▶ TASK DIRECTIONS
The entries need to be copied exactly.

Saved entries
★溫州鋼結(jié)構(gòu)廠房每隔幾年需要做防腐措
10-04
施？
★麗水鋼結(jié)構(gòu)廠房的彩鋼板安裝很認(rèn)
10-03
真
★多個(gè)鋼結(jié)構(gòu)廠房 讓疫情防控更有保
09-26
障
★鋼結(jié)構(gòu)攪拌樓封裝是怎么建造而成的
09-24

▶ ANSWER BOX
★溫州鋼結(jié)構(gòu)廠房每隔幾年需要做防腐措
10-04
施？
★麗水鋼結(jié)構(gòu)廠房的彩鋼板安裝很認(rèn)
10-03
真
★多個(gè)鋼結(jié)構(gòu)廠房 讓疫情防控更有保
09-26
障
★鋼結(jié)構(gòu)攪拌樓封裝是怎么建造而成的
09-24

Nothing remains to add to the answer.